[Start of Attachment]
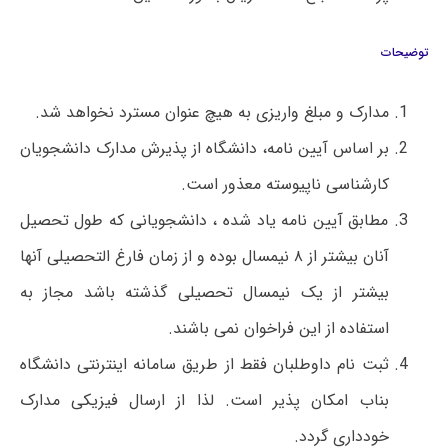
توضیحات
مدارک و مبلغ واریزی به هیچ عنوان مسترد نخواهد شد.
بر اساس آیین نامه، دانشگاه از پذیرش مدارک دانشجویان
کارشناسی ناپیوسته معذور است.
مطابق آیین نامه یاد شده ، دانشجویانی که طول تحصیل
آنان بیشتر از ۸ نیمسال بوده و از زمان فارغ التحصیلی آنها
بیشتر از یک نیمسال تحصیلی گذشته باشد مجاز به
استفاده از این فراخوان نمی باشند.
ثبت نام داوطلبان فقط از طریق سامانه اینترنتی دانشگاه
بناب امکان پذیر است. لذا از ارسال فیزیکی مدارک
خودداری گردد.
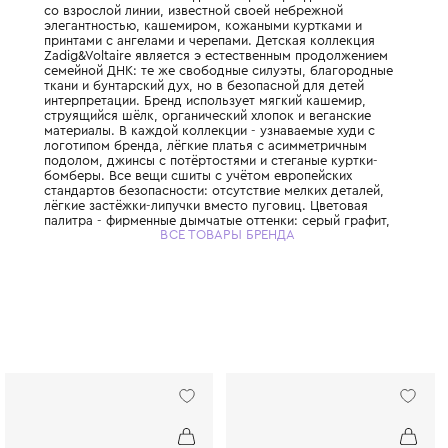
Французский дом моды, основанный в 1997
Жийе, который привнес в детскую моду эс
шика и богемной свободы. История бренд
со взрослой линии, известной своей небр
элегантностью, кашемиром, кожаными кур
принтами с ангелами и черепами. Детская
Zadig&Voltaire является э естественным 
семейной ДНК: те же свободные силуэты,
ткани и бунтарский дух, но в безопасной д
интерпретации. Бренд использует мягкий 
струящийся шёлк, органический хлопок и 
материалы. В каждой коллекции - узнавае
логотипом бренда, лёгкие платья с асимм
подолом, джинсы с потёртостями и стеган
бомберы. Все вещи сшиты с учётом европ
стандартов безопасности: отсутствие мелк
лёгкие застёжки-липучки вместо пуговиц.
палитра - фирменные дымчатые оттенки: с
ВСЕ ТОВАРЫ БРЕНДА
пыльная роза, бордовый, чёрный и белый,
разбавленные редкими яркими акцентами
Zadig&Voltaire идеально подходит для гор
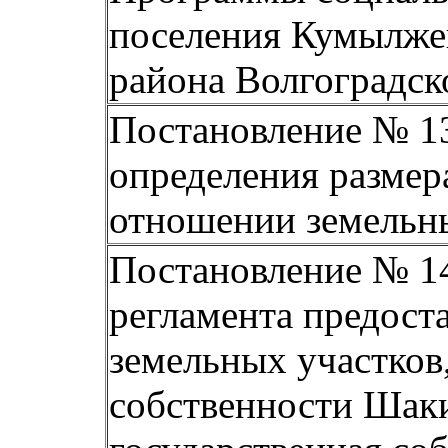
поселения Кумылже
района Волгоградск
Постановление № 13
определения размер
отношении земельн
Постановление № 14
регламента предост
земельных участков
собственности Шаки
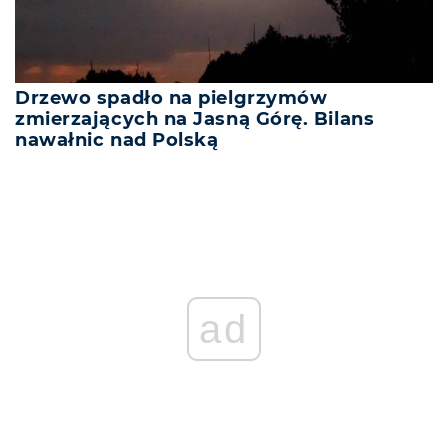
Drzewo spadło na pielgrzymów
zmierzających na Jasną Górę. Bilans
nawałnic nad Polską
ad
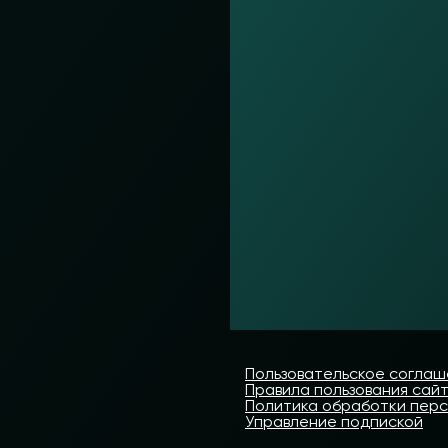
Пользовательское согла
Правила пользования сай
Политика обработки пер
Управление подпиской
[End of Attachment]
Instructions for the task:
If a line contains the string "مدارک", include it in the tally; report the final tally for the whole listing and nothing else.

Written solution:
3